NOTE :This is a re-post of http://blog.gluster.org/2016/03/automated-tiering-in-gluster/
This post describes how to run automated tiering in Gluster. Tiering is appropriate for stable workloads where frequently used data fits on small, fast storage, such as SSDs, and rarely used data resides on a slower/cheaper volume, such as spinning disks.
On a tiered volume, files are tracked according to frequency of access. Popular files tend to migrate to faster storage, and unpopular ones to slower storage. The behavior can be influenced with tuning parameters.
To use tiering, take an existing volume and attach a hot tier to it. The existing volume becomes the cold tier . The existing volume may be either erasure coded or distributed-replicated. The hot tier must be distributed-replicated. For example:
gluster volume tier vol1 attach 2 gprfs01:/brick1 gprfs02:/brick2 gprfs03:/brick3 / gprfs04:/brick4
Once the tier is attached, there may be a delay before migration begins. A full scan of the cold tier is undergone. This delay shall be removed in the near term.
Promotion stands for file migration from the cold to hot tier. Demotion stands for migration in the opposite direction.
When a file is migrated a counter is bumped. The counters may be viewed:
gluster volume tier vol1 status
You can stop tiering to use the hot bricks for some other purpose. To stop tiering, use the detach operation. The steps resemble removing bricks. You initiate the process, then wait for it to complete by monitoring its status. This may take time depending on how much data must be moved off the hot tier. Once completed, the commit command may be used to remove the hot tier. The cold tier then reverts to the original volume.
gluster volume tier vol1 detach start
gluster volume tier vol1 detach status
gluster volume tier vol1 detach commit
Hot storage is valuable and should be utilized, else the resource is wasted. To this end, the tiering feature aggressively promotes files to the hot tier until it nears full. That point is governed by the “cluster.watermark-low” tunable and is expressed as a percentage.
Conversely, the hot tier cannot become completely full. If too much data resides on the hot tier, files are aggressively demoted. This value is governed by “cluster.watermark-hi”.
The system shall attempt to stabilize such that the amount of data on the hot tier is between the lower and upper watermarks.

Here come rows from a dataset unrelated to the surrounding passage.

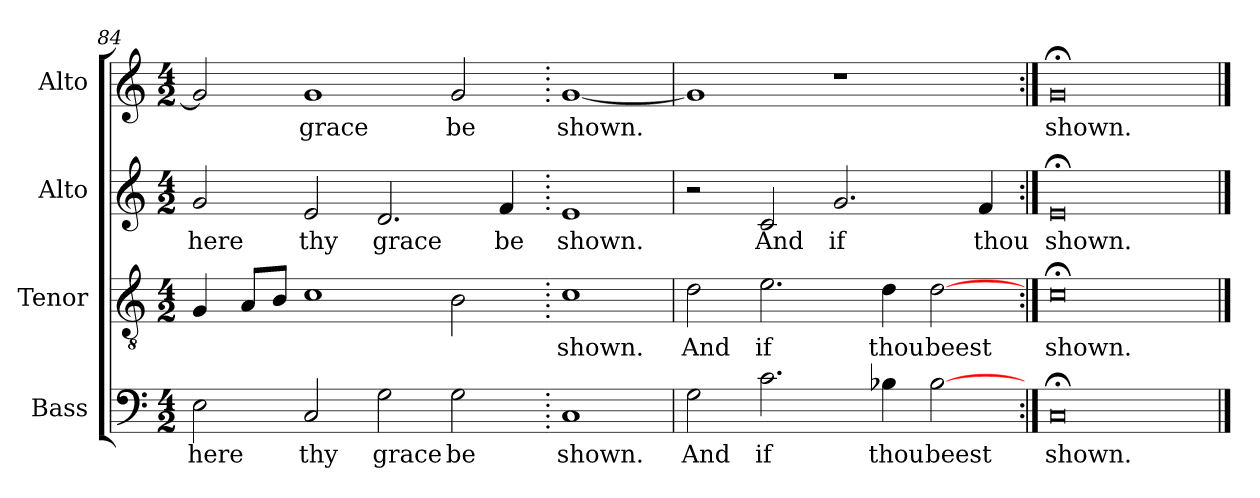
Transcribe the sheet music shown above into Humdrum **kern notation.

**kern	**text	**kern	**text	**kern	**text	**kern	**text
*part4	*part4	*part3	*part3	*part2	*part2	*part1	*part1
*staff4	*staff4	*staff3	*staff3	*staff2	*staff2	*staff1	*staff1
*I"Bass	*	*I"Tenor	*	*I"Alto	*	*I"Alto	*
*I'B.	*	*I'T.	*	*I'A.	*	*	*
*clefF4	*	*clefGv2	*	*clefG2	*	*clefG2	*
*	*	*ITrd7c12	*	*	*	*	*
*k[]	*	*k[]	*	*k[]	*	*k[]	*
*C:	*	*C:	*	*C:	*	*C:	*
*M4/2	*	*M4/2	*	*M4/2	*	*M4/2	*
=84	=84	=84	=84	=84	=84	=84	=84
!	!LO:LY:b:color=#000000	!	!	!	!	!	!
!	!	!	!	!	!LO:LY:b:color=#000000	!	!
2Ei\	here	4GGi/	.	2gi/	here	2gi/]	.
.	.	8AAi/L	.	.	.	.	.
.	.	8BBi/J	.	.	.	.	.
!	!LO:LY:b:color=#000000	!	!	!	!	!	!
!	!	!	!	!	!LO:LY:b:color=#000000	!	!
!	!	!	!	!	!	!	!LO:LY:b:color=#000000
2Ci/	thy	1Ci	.	2ei/	thy	1gi	grace
!	!LO:LY:b:color=#000000	!	!	!	!	!	!
!	!	!	!	!	!LO:LY:b:color=#000000	!	!
2Gi\	grace	.	.	2.di/	grace	.	.
!	!LO:LY:b:color=#000000	!	!	!	!	!	!
!	!	!	!	!	!	!	!LO:LY:b:color=#000000
2Gi\	be	2BBi\	.	.	.	2gi/	be
!	!	!	!	!	!LO:LY:b:color=#000000	!	!
.	.	.	.	4fi/	be	.	.
=85.	=85.	=85.	=85.	=85.	=85.	=85.	=85.
!	!LO:LY:b:color=#000000	!	!	!	!	!	!
!	!	!	!LO:LY:b:color=#000000	!	!	!	!
!	!	!	!	!	!LO:LY:b:color=#000000	!	!
!	!	!	!	!	!	!	!LO:LY:b:color=#000000
1Ci	shown.	1Ci	shown.	1ei	shown.	[1gi	shown.
=86	=86	=86	=86	=86	=86	=86	=86
!	!LO:LY:b:color=#000000	!	!	!	!	!	!
!	!	!	!LO:LY:b:color=#000000	!	!	!	!
2Gi\	And	2Di\	And	2r	.	1gi]	.
!	!LO:LY:b:color=#000000	!	!	!	!	!	!
!	!	!	!LO:LY:b:color=#000000	!	!	!	!
!	!	!	!	!	!LO:LY:b:color=#000000	!	!
2.ci\	if	2.Ei\	if	2ci/	And	.	.
!	!	!	!	!	!LO:LY:b:color=#000000	!	!
.	.	.	.	2.gi/	if	1r	.
!	!LO:LY:b:color=#000000	!	!	!	!	!	!
!	!	!	!LO:LY:b:color=#000000	!	!	!	!
4B-Xi\	thou	4Di\	thou	.	.	.	.
!	!LO:LY:b:color=#000000	!	!	!	!	!	!
!	!	!	!LO:LY:b:color=#000000	!	!	!	!
[2B-i\	beest	[2Di\	beest	.	.	.	.
!	!	!	!	!	!LO:LY:b:color=#000000	!	!
.	.	.	.	4fi/	thou	.	.
=87:|!	=87:|!	=87:|!	=87:|!	=87:|!	=87:|!	=87:|!	=87:|!
!	!LO:LY:b:color=#000000	!	!	!	!	!	!
!	!	!	!LO:LY:b:color=#000000	!	!	!	!
!	!	!	!	!	!LO:LY:b:color=#000000	!	!
!	!	!	!	!	!	!	!LO:LY:b:color=#000000
0C;i	shown.	0C;i	shown.	0e;i	shown.	0g;i	shown.
==	==	==	==	==	==	==	==
*-	*-	*-	*-	*-	*-	*-	*-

gluster volume set vol cluster.watermark-hi 90
gluster volume set vol cluster.watermark-low 75
The tiering daemon migrates files periodically. The period for promoting files is “cluster.tier-promote-frequency”. Its default value was chosen such that files would be promoted quickly , in reaction to I/O. The period for demoting files is “cluster.tier-demote-frequency”. Its default value was chosen such that files are demoted slowly in the background. These values are expressed in seconds.
gluster volume set vol cluster.tier-promote-frequency 120
gluster volume set vol cluster.tier-demote-frequency 3600
It is possible to limit how much data may be migrated within a period. The limit may be expressed in # of files or in MB.
gluster volume set vol cluster.tier-max-mb 4000
gluster volume set vol cluster.tier-max-files 10000
By default, files are queued to be promoted if they are accessed on the cold tier within a period. This behavior can be changed such that files are promoted if they are accessed more than some threshold within a period. The threshold may be expressed in terms of reads or writes. This would avoid populating the hot tier with files that are only accessed once. The hot tier should store files which are repeatedly accessed.
gluster volume set vol cluster.write-freq-threshold 2
gluster volume set vol cluster.read-freq-threshold 2
As of 3/16, measurements have tested cases where ~95% of the I/Os are to files on the hot tier. Those experiments have shown good performance when the cold tier is distributed-replicated. When the cold tier is erasure coded, the features works well for larger file sizes (greater than 512K) for a typical SSD.
Performance should improve as the code matures, and your milage my vary. A subsequent post shall explore performance.